The process was flawless. Dale awakened and immediately tested his Link control. He found that he knew what to do, as if he had memorized an instruction manual. He checked his real-time matrix.
“Looks to be working,” he said to no one in particular. “Can you integrate it into your database right away?” he asked Daphne.
Dale conducted several exploratory searches with his Link. He called up some papers, wrote some notes, and placed a call to Brad.
“Hey, Brad, I’m calling you through my integrated Link. This thing really works. I’m going to check it out for a week, and then we’ll make it available to everyone in the group.”

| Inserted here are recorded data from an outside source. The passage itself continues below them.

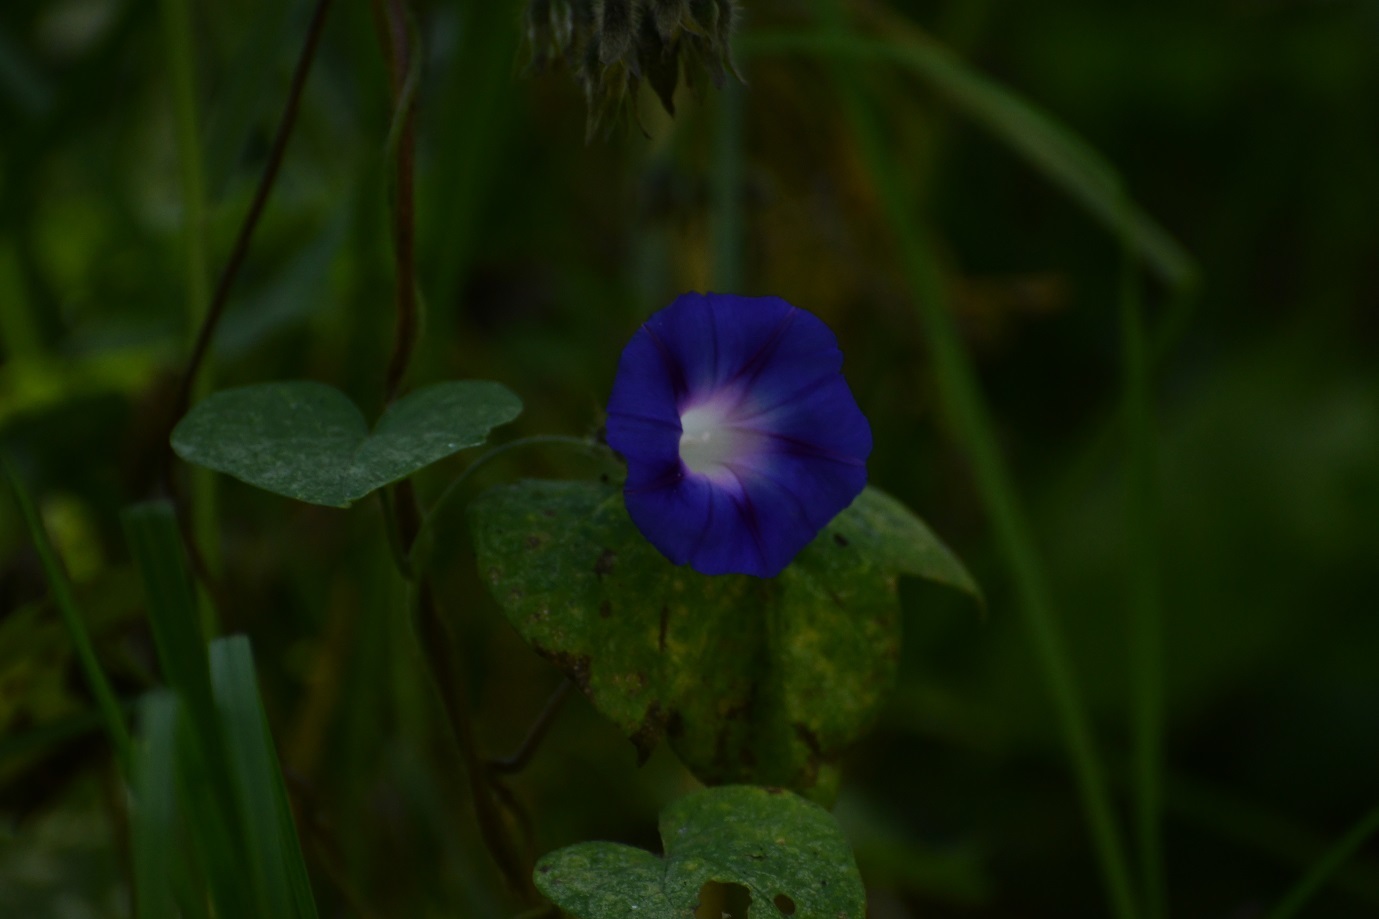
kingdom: Plantae
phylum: Tracheophyta
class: Magnoliopsida
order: Solanales
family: Convolvulaceae
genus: Ipomoea
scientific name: Ipomoea purpurea
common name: Common morning-glory
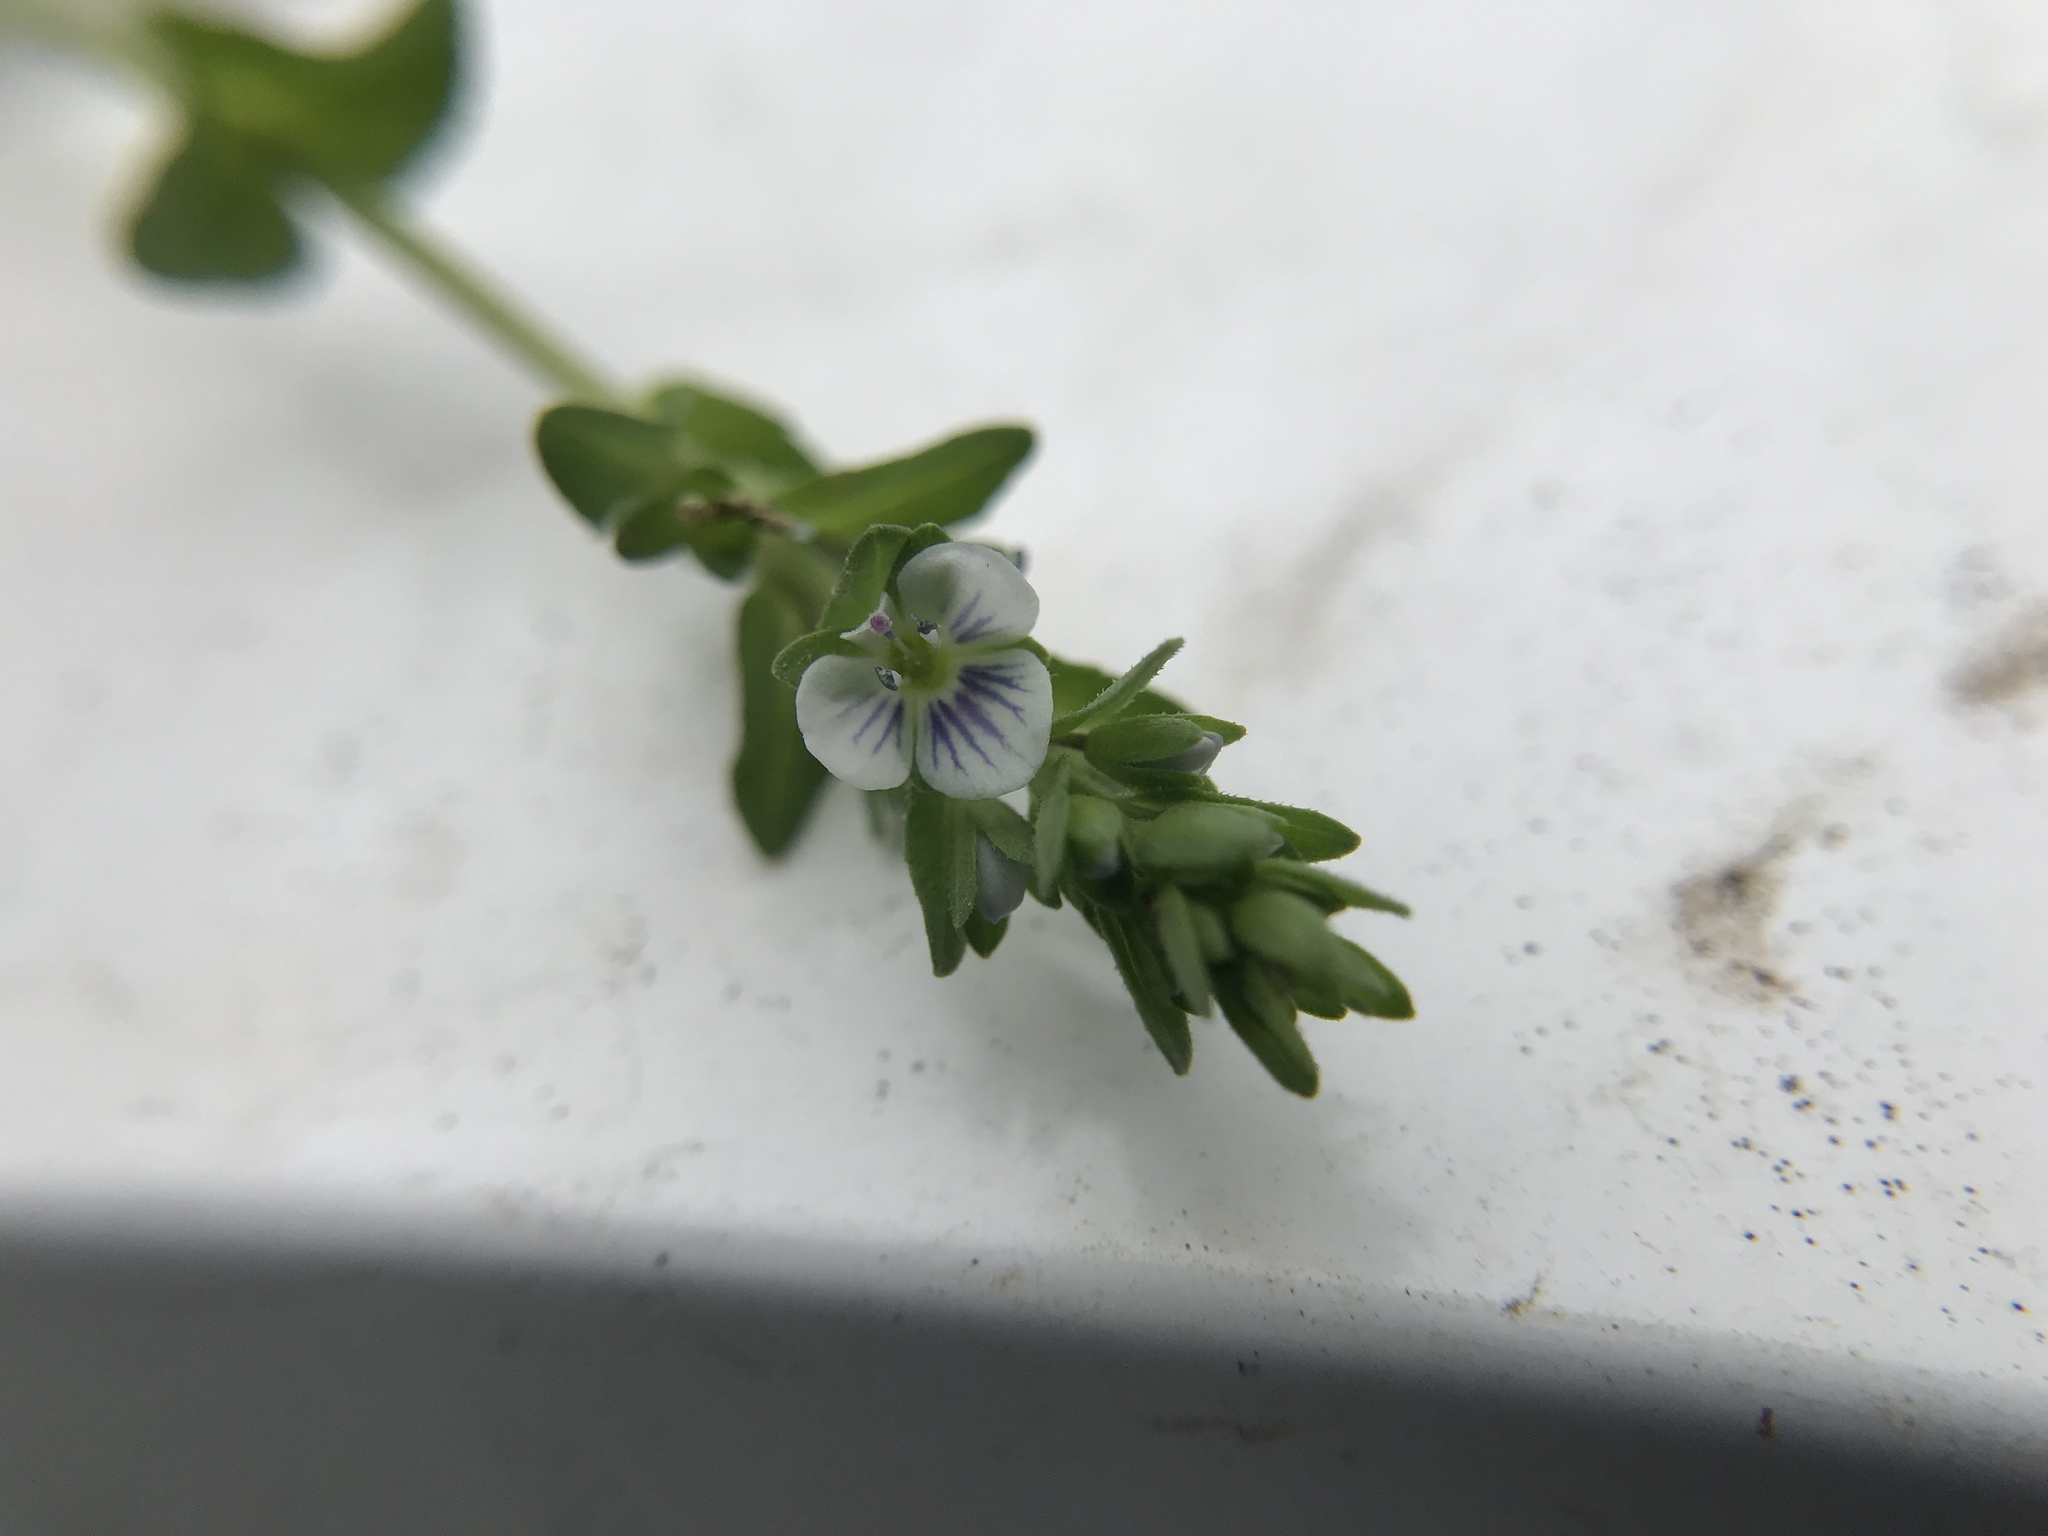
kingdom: Plantae
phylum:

KUIPER BELT—OGDEN ENTERPRISES
“Any side effects?” Daphne asked Dale a week later in the office she shared with Kimberly and Fredricks. For the entire seven days, she had made sure that either she or Kimberly was within sight of Dale all the time. If anything went wrong, she wanted to nip it in the bud and reestablish Dale without the implant.
“Nothing that I can detect,” Dale said. “I have tried everything I can think of to break the implant, but it keeps on running—like the Energizer Bunny.”
“The what?”
“I was researching some material from the twentieth and twenty-first centuries. I came across this strange television ad.”
Daphne tossed her head and looked at him curiously.
“Television—what they had before holovision, basically a flat-screen image display in full color. Anyway, some company named Eveready sold small storage batteries. Their ads featured a small mechanical bunny operating on their batteries, moving along and beating a bass drum. Their ads showed the Energizer Bunny never quitting in the face of all the competition batteries failing. It became a cultural icon for never quitting.” Dale laughed. “Anyway, to the point…nope, no side effects. I think we should move forward.”
From the other side of the office, Fredricks chimed in. “No, we won’t!” He arose and strolled over to Dale and Daphne. “I reluctantly agreed to do the implant, and I agree that things are going well—much better than I had hoped. But one week simply isn’t sufficient time.” He placed an arm around Dale’s shoulders. “You could embolize tomorrow, or your brain could fry, or your nanobot microbiome could go on strike.”
Dale looked at him with astonishment. Daphne smiled inside. She had no doubt who would win this exchange. She remained silent.
“Seriously, Dale,” Fredricks continued, “I realize things are going well, and I agree that the longer they go well, the better are your odds. I still think it’s a crapshoot, though. Realistically, I would like to wait for at least six months, even a year.”